A few examples might be helpful. The “well known fact” in 1929 was that new radio, automobile and airplane technology would lead to un-interrupted economic growth and prosperity in the US. We massively over-capitalized the US stock market, forming a bubble. In 1999, the “well known fact” was that the internet would change our lives. We massively over-capitalized technology stocks and large cap growth stocks to form a bubble. Recently, the “well known fact” was that baby boomers would want to retire to the warm weather states of Arizona and Florida. We massively over-capitalized residential real estate and that particular bubble helped torpedo the US banking system.

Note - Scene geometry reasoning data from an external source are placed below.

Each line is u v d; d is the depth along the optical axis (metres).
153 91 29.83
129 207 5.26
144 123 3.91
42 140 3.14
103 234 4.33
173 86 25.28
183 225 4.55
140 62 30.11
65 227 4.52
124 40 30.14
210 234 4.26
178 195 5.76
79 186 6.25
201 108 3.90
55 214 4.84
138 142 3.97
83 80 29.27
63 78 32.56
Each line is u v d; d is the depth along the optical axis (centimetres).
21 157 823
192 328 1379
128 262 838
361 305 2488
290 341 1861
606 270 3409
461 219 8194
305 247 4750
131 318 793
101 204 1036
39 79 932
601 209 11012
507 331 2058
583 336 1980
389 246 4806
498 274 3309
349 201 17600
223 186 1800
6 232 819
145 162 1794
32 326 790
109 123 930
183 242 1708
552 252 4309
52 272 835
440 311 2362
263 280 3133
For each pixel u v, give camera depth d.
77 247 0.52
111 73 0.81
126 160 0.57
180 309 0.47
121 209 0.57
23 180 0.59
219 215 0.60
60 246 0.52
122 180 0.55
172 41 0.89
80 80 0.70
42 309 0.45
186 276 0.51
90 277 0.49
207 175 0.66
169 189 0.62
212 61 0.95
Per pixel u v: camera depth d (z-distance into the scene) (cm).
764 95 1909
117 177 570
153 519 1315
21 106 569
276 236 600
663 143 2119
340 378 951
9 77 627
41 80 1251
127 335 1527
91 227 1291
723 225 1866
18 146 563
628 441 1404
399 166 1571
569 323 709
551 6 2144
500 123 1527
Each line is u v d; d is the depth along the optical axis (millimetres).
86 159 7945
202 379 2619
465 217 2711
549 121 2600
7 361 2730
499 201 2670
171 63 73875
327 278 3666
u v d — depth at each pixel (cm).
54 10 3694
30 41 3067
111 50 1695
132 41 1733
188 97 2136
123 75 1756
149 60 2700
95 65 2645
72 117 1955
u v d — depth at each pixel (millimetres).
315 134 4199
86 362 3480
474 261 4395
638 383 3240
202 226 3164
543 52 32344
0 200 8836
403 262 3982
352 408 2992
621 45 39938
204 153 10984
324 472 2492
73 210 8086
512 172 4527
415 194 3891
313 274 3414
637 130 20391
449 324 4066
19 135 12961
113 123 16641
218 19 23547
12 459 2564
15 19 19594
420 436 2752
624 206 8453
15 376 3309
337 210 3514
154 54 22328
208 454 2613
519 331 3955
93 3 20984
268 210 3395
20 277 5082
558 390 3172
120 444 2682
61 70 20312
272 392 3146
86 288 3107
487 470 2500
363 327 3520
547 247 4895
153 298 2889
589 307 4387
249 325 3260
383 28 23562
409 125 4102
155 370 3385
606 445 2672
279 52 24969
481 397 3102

My observation about these situations is that there are unrelated circumstances each time which perpetuate these “well known facts” long after the massive over-capitalization has occurred. In the middle of 1998, we owned a few large-cap tech stocks. They were fundamentally sound, but had gained maniacal PE multiples. We sold them under the theory that if there is going to be a hurricane in Miami, you don’t want to be in Palm Beach. They weren’t the heart of the tech bubble, but you could see it from there. We spent one year and nine months out of technology stocks while everyone around us was doubling their money on Initial Public Offerings (IPOs) of new tech companies and “lighting the candle” with dot-com favorites.
What perpetuated the love affair with technology stocks long after the prices got maniacal was a boom in the purchase of software and hardware. These business purchases were spurred by fears of what would happen when January 1, 2000 or Y2K came and went. The fear then was that we would have all kinds of business and utility failure in the US because that date would fry the brain of existing computers. A massive amount of money was spent on new technology to avoid this calamity and the earnings growth it caused helped to prod the massive over-capitalization to bizarre heights.
We believe today’s “well known fact” is that China is going to become the most successful economy in the world and the movement of one billion Chinese people from rural areas to urban areas will provide unending demand for new infrastructure. This new infrastructure, the story goes, will require a huge part of the raw materials, oil and commodities produced each year in the world. This has caused a bubble in the prices of those inputs and in the common stock prices of any company which is directly or indirectly involved in satisfying that seemingly insatiable demand. Simultaneously, these suddenly more prosperous former peasants will have higher incomes and be hungry. This has triggered an upside panic in the price of major food commodities.
If you have been following our thoughts for the last year, you know that we believe that prices are already out of hand. However, just like in 1998, there has been an outside fundamental which has perpetuated the mania. China has prevented their currency from appreciating during their boom by pegging their currency to the US dollar. By doing so, they in effect are subject to the whims of our monetary policy. We are in the midst of Quantitative Easing II or QE2 for short. Even though China is tightening their own credit to try to get a “soft landing” from their “well known fact” driven bubble, it is undercut by the currency peg to the US. Therefore, QE2 has perpetuated the boom in China, commodities, Oil, Australia, Canada and many capital intensive common stocks like Caterpillar, Joy Global, Rio Tinto and BHP Billiton. This is coming long after they were over-capitalized.
Within 68 days of the Y2K turnover in March of 2000, the tech bubble broke. We believe this China/Commodity bubble will break very close to the end of QE in the US. If QE2 ends up being the end of quantitative easing for the US in this cycle, the clock could start ticking by the end of June.
The information contained in this missive represents SCM’s opinions, and should not be construed as personalized or individualized investment advice. Past performance is no guarantee of future results. Some of the securities identified and described in this missive are a sample of issuers being currently recommended for suitable clients as of the date of this missive and do not represent all of the securities purchased or recommended for our clients. It should not be assumed that investing in these securities was or will be profitable. A list of all recommendations made by Smead Capital Management with in the past twelve month period is available upon request.